Question

Find the angle between two tangents drawn to the parabola $y = {x^2}$ from the point (0 ,-2).

Answer 1

Hint:- We should have knowledge that equation of pair of tangent is $S{S_1} = {T^2}$ and also have knowledge that angle between two lines with slope ${m_1}$ and ${m_2}$ is $\alpha = {\tan ^{ - 1}}\left| {\dfrac{{{m_1} - {m_2}}}{{1 + {m_1}{m_2}}}} \right|$.

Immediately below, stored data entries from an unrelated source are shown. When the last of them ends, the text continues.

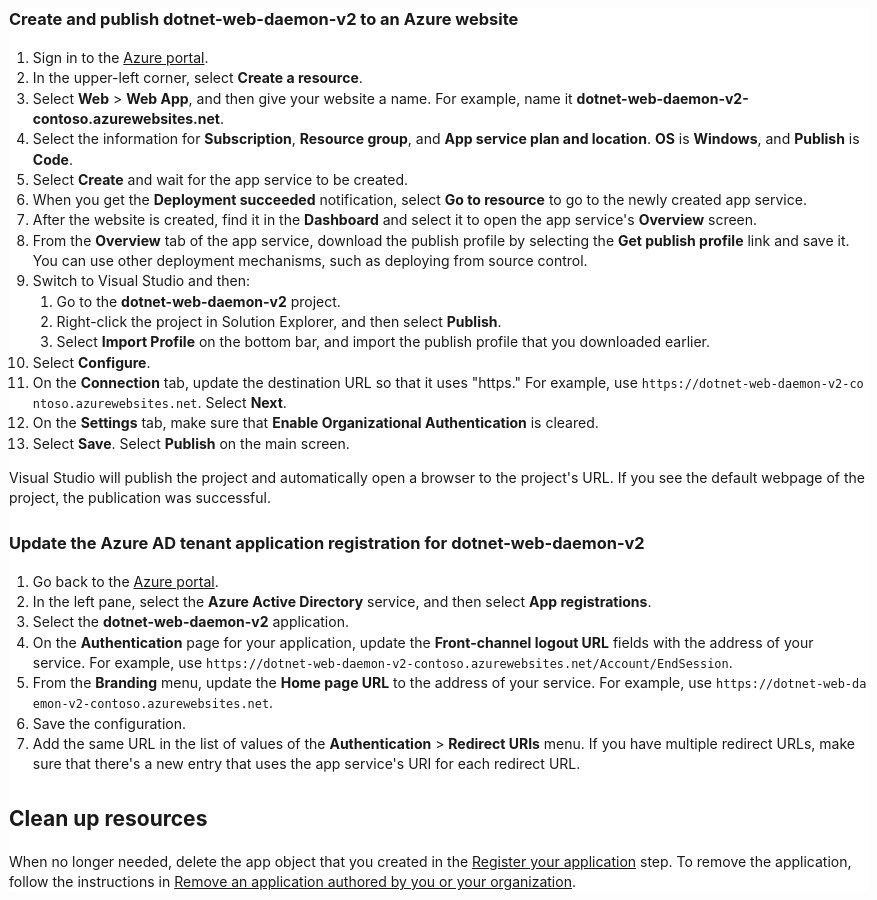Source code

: ### Create and publish dotnet-web-daemon-v2 to an Azure website

1. Sign in to the <a href="https://portal.azure.com/" target="_blank">Azure portal<span class="docon docon-navigate-external x-hidden-focus"></span></a>.
1. In the upper-left corner, select **Create a resource**.
1. Select **Web** > **Web App**, and then give your website a name. For example, name it **dotnet-web-daemon-v2-contoso.azurewebsites.net**.
1. Select the information for **Subscription**, **Resource group**, and **App service plan and location**. **OS** is **Windows**, and **Publish** is **Code**.
1. Select **Create** and wait for the app service to be created.
1. When you get the **Deployment succeeded** notification, select **Go to resource** to go to the newly created app service.
1. After the website is created, find it in the **Dashboard** and select it to open the app service's **Overview** screen.
1. From the **Overview** tab of the app service, download the publish profile by selecting the **Get publish profile** link and save it. You can use other deployment mechanisms, such as deploying from source control.
1. Switch to Visual Studio and then:
   1. Go to the **dotnet-web-daemon-v2** project.
   1. Right-click the project in Solution Explorer, and then select **Publish**.
   1. Select **Import Profile** on the bottom bar, and import the publish profile that you downloaded earlier.
1. Select **Configure**.
1. On the **Connection** tab, update the destination URL so that it uses "https." For example, use `https://dotnet-web-daemon-v2-contoso.azurewebsites.net`. Select **Next**.
1. On the **Settings** tab, make sure that **Enable Organizational Authentication** is cleared.
1. Select **Save**. Select **Publish** on the main screen.

Visual Studio will publish the project and automatically open a browser to the project's URL. If you see the default webpage of the project, the publication was successful.

### Update the Azure AD tenant application registration for dotnet-web-daemon-v2

1. Go back to the <a href="https://portal.azure.com/" target="_blank">Azure portal<span class="docon docon-navigate-external x-hidden-focus"></span></a>.
1. In the left pane, select the **Azure Active Directory** service, and then select **App registrations**.
1. Select the **dotnet-web-daemon-v2** application.
1. On the **Authentication** page for your application, update the **Front-channel logout URL** fields with the address of your service. For example, use `https://dotnet-web-daemon-v2-contoso.azurewebsites.net/Account/EndSession`.
1. From the **Branding** menu, update the **Home page URL** to the address of your service. For example, use `https://dotnet-web-daemon-v2-contoso.azurewebsites.net`.
1. Save the configuration.
1. Add the same URL in the list of values of the **Authentication** > **Redirect URIs** menu. If you have multiple redirect URLs, make sure that there's a new entry that uses the app service's URI for each redirect URL.

## Clean up resources
When no longer needed, delete the app object that you created in the [Register your application](#register-your-application) step.  To remove the application, follow the instructions in [Remove an application authored by you or your organization](quickstart-remove-app.md#remove-an-application-authored-by-you-or-your-organization).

Complete step-by-step answer:
We have
Parabola: $y = {x^2}$
We have to draw tangent from (0 ,-2)

We know formulae of equation pair of tangents from a point is $S{S_1} = {T^2}$
Where $S$ is the equation of curve given and ${S_1}$ is the equation obtained when we put a given point in the equation of curve from where we have to draw a pair of tangents. T is the equation of tangent to the curve from that given point.
Now putting the value of all terms in formula $S{S_1} = {T^2}$ we get,
Here for writing equation of tangent we should know shortcut as like we write $\left( {y = \dfrac{{y + {y_1}}}{2},{x^2} = x{x_1}} \right)$
We use these shortcuts for writing the equation of tangent to a curve where ${x_1},{y_1}$ are the points from which the tangent has to be drawn.
$\left( {\therefore T = x.0 - \dfrac{{\left( {y - 2} \right)}}{2} = - \dfrac{{\left( {y - 2} \right)}}{2}} \right)$
$\Rightarrow \left( {{x^2} - y} \right)\left( {0 - \left( { - 2} \right)} \right) = {\left[ {0 - \dfrac{{\left( {y - 2} \right)}}{2}} \right]^2}$
$\Rightarrow 4\left( {2{x^2} - 2y} \right) = {y^2} + 4 - 4y$
$\Rightarrow 8{x^2} - 4y - {y^2} - 4 = 0 \\\ \Rightarrow 8{x^2} - \left( {{y^2} + 4y + 4} \right) = 0 \\\ \Rightarrow 8{x^2} - {\left( {y + 2} \right)^2} = 0 \\\$
Now use the formulae $\left( {{a^2} - {b^2} = \left( {a + b} \right)\left( {a - b} \right)} \right)$
$\Rightarrow \left( {2\sqrt 2 x - y - 2} \right)\left( {2\sqrt 2 x + y + 2} \right) = 0$
So equations of tangents,
${T_1}:2\sqrt 2 x - y - 2 = 0$ and ${T_2}:2\sqrt 2 x + y + 2 = 0$
Now for slope of a straight line we compare with ( y = mx + c )
Where m is the slope of the line.
Slope of ${T_1} = {m_1} = 2\sqrt 2$
Slope of ${T_2} = {m_2} = - 2\sqrt 2$
Now angle between these tangents, $\alpha = {\tan ^{ - 1}}\left[ {\dfrac{{{m_1} - {m_2}}}{{1 + {m_1}{m_2}}}} \right]$
$\Rightarrow \alpha = {\tan ^{ - 1}}\left| {\dfrac{{2\sqrt 2 + 2\sqrt 2 }}{{1 - 8}}} \right|$=${\tan ^{ - 1}}\left( {\dfrac{{4\sqrt 2 }}{7}} \right)$

Note: Whenever we get this type of question the key concept of solving is you have to write an equation of pair of tangents and from that equation we have to find slope of the tangents and then using formula find angle between tangents.